Below are entries; copy exactly the lines from the one with "23: (331, 30, 3.83)" through the one with "34: (220, 179, 7.28)", both included, and leave out the rest.

<<<<

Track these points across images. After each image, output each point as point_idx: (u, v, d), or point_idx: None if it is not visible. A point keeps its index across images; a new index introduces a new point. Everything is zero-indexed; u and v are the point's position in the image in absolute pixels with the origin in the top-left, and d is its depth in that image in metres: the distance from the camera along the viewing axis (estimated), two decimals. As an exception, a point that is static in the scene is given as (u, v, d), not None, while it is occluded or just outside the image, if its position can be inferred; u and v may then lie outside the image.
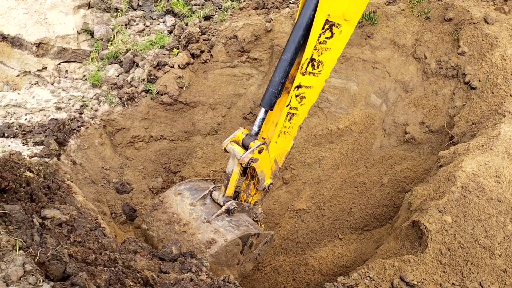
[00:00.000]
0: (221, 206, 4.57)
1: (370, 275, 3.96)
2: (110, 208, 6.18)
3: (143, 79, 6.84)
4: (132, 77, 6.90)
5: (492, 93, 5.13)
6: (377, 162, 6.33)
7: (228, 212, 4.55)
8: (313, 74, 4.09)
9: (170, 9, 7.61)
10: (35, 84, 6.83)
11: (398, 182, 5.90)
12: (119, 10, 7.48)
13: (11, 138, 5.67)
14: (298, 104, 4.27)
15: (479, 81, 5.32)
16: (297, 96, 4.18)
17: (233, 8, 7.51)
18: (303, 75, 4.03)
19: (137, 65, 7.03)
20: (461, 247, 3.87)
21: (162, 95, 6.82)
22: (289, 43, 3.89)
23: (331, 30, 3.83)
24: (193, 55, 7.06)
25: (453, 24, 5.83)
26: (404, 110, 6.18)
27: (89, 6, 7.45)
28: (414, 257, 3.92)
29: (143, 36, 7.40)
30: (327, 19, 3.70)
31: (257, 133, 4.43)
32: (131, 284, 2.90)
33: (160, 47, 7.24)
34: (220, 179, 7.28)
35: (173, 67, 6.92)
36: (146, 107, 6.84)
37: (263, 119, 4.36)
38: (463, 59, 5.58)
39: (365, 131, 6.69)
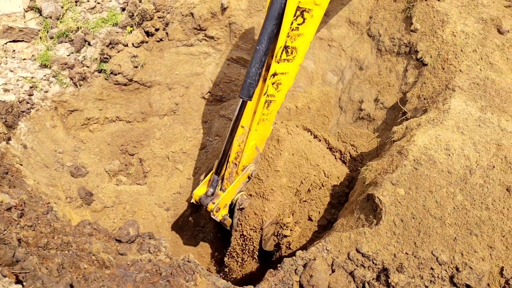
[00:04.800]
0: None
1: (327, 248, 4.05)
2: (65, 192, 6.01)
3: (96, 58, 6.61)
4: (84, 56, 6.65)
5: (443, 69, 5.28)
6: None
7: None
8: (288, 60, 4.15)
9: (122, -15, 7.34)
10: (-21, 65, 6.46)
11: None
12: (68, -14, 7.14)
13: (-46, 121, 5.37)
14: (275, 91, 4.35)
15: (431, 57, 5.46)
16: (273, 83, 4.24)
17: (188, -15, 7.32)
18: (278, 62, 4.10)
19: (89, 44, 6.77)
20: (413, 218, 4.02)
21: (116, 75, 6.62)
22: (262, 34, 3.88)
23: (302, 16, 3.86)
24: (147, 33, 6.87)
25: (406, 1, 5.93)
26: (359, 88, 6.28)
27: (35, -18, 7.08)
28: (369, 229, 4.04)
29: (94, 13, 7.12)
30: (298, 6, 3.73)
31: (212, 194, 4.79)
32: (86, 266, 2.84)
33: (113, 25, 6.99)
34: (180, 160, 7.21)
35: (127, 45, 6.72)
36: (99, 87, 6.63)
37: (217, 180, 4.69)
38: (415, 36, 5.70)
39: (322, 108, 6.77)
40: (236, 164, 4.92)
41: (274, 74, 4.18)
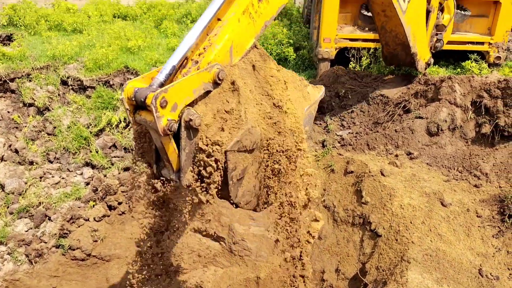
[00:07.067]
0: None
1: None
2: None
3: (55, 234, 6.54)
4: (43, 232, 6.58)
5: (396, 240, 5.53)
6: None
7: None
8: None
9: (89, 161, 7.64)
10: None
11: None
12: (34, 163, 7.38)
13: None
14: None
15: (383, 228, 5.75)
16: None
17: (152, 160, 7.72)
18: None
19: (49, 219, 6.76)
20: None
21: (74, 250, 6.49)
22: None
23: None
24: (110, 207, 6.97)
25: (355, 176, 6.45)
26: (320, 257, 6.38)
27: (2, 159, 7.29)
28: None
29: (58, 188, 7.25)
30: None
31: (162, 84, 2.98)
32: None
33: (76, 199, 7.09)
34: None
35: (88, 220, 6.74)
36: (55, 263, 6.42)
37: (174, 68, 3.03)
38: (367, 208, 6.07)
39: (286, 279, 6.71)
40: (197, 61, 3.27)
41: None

>>>>
<<<<

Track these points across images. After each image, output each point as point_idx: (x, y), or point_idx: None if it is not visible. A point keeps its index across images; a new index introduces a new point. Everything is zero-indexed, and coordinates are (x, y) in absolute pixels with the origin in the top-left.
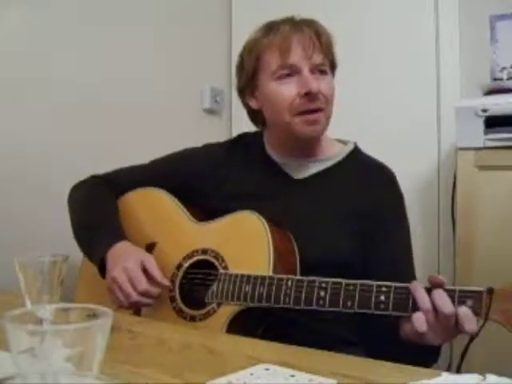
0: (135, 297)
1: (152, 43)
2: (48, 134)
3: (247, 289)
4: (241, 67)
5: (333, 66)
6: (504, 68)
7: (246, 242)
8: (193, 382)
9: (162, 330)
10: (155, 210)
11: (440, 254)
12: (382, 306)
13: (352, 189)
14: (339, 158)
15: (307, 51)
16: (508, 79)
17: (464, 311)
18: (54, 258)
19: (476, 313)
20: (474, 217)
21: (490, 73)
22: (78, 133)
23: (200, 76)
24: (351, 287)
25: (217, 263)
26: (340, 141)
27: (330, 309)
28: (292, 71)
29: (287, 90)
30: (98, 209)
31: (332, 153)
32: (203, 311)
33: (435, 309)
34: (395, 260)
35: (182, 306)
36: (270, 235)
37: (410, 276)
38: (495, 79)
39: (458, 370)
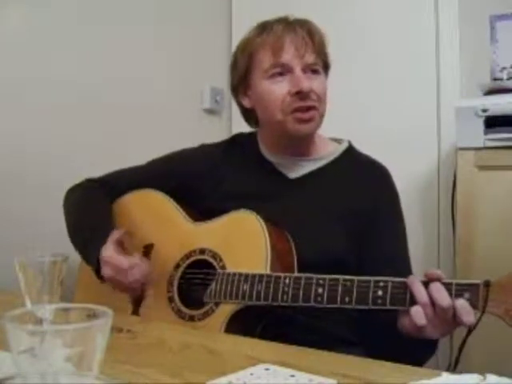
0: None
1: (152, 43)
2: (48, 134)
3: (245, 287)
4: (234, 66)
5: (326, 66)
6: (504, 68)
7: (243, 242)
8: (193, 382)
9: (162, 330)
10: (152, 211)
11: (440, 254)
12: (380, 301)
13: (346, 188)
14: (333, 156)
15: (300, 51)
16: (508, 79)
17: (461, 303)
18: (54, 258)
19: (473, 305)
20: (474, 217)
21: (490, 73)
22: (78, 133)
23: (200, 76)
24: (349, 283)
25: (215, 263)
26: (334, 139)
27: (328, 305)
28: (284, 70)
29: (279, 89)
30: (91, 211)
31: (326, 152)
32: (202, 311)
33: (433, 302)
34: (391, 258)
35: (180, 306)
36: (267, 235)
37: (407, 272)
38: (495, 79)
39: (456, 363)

>>>>

_Result_
23: (331, 30, 3.83)
24: (193, 55, 7.06)
25: (453, 24, 5.83)
26: (404, 110, 6.18)
27: (89, 6, 7.45)
28: (414, 257, 3.92)
29: (143, 36, 7.40)
30: (327, 19, 3.70)
31: (257, 133, 4.43)
32: (131, 284, 2.90)
33: (160, 47, 7.24)
34: (220, 179, 7.28)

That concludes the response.